# Back



## MaidenScotland (Jun 6, 2009)

I have returned from my holiday and now in need of a well earned rest:clap2:
Left my work phone in Scotland and my cash card in Spain.
Was first off the plane and straight through passport control only to see my baggage come onto the belt last 45 minute wait for bags but watching the belt reminded me of the generation game, I saw two bikes, a high chair, fishing rod, water bottle and 18+tog duvet, one shoe plus of course cases lol 
I can't get into my bedroom because the lock had somehow dropped when I have been gallivanting.

Maiden


----------



## jojo (Sep 20, 2007)

MaidenScotland said:


> I have returned from my holiday and now in need of a well earned rest:clap2:
> Left my work phone in Scotland and my cash card in Spain.
> Was first off the plane and straight through passport control only to see my baggage come onto the belt last 45 minute wait for bags but watching the belt reminded me of the generation game, I saw two bikes, a high chair, fishing rod, water bottle and 18+tog duvet, one shoe plus of course cases lol
> I can't get into my bedroom because the lock had somehow dropped when I have been gallivanting.
> ...



Have a relaxing time now your back then!!

Jo xxx


----------



## flossy207 (Jun 23, 2010)

MaidenScotland said:


> I have returned from my holiday and now in need of a well earned rest:clap2:
> Left my work phone in Scotland and my cash card in Spain.
> Was first off the plane and straight through passport control only to see my baggage come onto the belt last 45 minute wait for bags but watching the belt reminded me of the generation game, I saw two bikes, a high chair, fishing rod, water bottle and 18+tog duvet, one shoe plus of course cases lol
> I can't get into my bedroom because the lock had somehow dropped when I have been gallivanting.
> ...


hi - we need to take a very large painting, it can't go in a suitcase and a coffee table. we are travelling with easyjet. can these be taken in the hold and if so, will they charge me as 'luggage' per item. any advice please for these bulky items?


----------



## MaidenScotland (Jun 6, 2009)

flossy207 said:


> hi - we need to take a very large painting, it can't go in a suitcase and a coffee table. we are travelling with easyjet. can these be taken in the hold and if so, will they charge me as 'luggage' per item. any advice please for these bulky items?

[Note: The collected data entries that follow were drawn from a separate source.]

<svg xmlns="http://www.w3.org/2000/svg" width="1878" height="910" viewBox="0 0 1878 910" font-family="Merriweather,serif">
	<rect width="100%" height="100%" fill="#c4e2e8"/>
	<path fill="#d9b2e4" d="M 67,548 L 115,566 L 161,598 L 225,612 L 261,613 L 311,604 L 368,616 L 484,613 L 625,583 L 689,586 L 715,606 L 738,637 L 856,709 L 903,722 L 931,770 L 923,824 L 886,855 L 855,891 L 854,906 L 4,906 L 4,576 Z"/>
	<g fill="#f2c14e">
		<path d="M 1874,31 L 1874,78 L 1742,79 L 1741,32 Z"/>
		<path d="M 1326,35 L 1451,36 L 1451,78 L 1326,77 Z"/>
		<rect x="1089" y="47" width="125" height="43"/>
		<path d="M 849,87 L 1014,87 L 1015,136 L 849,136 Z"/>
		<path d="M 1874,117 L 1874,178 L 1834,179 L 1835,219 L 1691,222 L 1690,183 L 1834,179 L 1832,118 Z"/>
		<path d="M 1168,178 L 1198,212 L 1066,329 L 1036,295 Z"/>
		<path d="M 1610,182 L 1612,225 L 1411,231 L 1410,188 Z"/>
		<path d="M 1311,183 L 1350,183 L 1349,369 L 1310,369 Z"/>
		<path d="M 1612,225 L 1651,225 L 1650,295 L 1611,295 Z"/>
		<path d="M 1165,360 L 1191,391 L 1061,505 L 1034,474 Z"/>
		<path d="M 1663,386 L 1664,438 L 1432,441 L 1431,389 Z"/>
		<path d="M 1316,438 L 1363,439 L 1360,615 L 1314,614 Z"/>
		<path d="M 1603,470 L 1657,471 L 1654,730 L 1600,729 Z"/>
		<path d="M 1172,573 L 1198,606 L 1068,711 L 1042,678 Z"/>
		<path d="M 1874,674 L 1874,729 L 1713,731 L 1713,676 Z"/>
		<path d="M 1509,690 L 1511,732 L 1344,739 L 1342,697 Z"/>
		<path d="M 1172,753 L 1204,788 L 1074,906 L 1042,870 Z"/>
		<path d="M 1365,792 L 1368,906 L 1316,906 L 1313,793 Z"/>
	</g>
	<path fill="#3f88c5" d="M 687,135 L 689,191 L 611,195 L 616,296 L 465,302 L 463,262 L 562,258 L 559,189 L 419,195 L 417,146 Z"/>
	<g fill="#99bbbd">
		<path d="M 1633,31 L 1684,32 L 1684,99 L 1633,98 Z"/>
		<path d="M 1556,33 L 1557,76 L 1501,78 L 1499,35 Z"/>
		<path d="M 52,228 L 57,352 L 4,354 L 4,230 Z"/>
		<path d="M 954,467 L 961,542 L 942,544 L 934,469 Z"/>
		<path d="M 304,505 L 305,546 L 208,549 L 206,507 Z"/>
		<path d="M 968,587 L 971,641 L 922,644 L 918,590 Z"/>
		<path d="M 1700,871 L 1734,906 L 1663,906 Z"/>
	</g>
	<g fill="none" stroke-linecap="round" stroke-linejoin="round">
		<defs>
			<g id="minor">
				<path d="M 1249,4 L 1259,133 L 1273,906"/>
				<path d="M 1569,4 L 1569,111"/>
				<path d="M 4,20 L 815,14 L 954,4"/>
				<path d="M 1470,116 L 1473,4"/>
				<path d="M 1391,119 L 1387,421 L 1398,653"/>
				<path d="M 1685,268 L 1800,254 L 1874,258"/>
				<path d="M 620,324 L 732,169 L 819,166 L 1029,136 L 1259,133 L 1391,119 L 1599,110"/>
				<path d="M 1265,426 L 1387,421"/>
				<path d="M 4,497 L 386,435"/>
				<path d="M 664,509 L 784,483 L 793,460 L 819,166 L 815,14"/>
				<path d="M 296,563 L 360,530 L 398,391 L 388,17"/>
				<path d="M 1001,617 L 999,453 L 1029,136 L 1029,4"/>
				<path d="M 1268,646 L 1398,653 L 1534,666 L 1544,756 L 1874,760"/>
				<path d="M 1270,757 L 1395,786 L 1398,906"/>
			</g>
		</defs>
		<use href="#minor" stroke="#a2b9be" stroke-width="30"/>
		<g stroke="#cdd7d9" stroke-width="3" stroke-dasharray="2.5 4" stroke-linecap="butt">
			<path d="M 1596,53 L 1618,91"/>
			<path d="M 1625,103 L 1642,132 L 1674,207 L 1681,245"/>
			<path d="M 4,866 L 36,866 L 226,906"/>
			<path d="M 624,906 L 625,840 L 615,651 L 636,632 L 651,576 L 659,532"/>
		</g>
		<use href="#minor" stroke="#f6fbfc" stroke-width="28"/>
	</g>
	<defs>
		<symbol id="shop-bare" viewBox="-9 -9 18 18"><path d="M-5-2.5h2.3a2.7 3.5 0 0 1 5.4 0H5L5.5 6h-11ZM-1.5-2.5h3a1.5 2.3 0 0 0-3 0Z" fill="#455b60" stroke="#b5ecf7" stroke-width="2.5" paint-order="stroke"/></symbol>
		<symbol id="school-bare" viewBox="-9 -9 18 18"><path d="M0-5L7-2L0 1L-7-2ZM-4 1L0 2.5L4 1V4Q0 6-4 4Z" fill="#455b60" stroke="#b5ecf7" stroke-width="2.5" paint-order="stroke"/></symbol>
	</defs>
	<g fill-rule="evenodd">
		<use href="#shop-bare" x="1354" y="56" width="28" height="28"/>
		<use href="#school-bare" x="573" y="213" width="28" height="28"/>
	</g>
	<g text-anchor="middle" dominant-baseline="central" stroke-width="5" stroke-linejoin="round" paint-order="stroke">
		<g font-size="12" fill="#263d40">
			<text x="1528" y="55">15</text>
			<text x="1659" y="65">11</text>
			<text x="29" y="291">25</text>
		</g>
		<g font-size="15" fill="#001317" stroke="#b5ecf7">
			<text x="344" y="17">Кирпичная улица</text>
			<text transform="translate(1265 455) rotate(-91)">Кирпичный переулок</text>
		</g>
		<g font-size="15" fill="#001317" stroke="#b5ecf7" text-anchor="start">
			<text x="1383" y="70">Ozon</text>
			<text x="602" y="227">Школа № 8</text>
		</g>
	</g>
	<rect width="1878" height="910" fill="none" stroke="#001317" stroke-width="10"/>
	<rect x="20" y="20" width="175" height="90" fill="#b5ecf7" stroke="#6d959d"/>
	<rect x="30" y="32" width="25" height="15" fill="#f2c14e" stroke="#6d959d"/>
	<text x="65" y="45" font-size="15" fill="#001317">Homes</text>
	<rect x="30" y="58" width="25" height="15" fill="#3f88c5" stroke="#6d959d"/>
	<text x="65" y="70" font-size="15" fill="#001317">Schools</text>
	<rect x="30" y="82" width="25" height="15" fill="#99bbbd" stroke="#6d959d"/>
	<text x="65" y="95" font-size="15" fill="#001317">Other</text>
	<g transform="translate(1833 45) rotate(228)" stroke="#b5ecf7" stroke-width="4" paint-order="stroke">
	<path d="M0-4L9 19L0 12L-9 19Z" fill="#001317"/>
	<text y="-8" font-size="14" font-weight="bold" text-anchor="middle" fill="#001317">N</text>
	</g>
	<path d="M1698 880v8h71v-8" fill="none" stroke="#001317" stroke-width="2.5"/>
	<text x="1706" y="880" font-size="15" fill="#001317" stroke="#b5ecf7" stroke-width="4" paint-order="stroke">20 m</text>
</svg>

OMG easyjet are a nightmare.. I flew with them to Spain and London and they charge you for everything and are very strict on the one hand luggage bag only.. but it doesn't have a weight limit. You will pay more than the items are worth to bring them with easyjet.. unless of course you have an old master.
I travelled with easyjet from Glasgow to Stansted with a bum bag on and one piece of hand luggage, but travelling to Stansted to alicante was told my bum bag was classed as another piece!!


----------



## Lanason (Sep 1, 2009)

Welcome back
so was the trip a good one (apart from you being absent minded!!!:eyebrows


----------



## MaidenScotland (Jun 6, 2009)

Lanason said:


> Welcome back
> so was the trip a good one (apart from you being absent minded!!!:eyebrows




Yes thanks... but went far to quicky


----------



## elrasho (May 16, 2010)

MaidenScotland said:


> 45 minute wait for bags but watching the belt reminded me of the generation game, I saw two bikes, a high chair, fishing rod, water bottle and 18+tog duvet, one shoe plus of course cases lol
> Maiden


No cuddly toy?... welcome back!


----------



## Sam (Aug 27, 2009)

LOL at generation game.

Welcome back, I'm sure you're not so happy to be back here, but hope you've had a good holiday and ready to relax


----------



## MaidenScotland (Jun 6, 2009)

Sam I had a wonderful time with my family and sadly it has only made me feel more unsettled.. I am busy buying up all the things I want for my new home in Spain and finding ways to ship it out.

Maiden


----------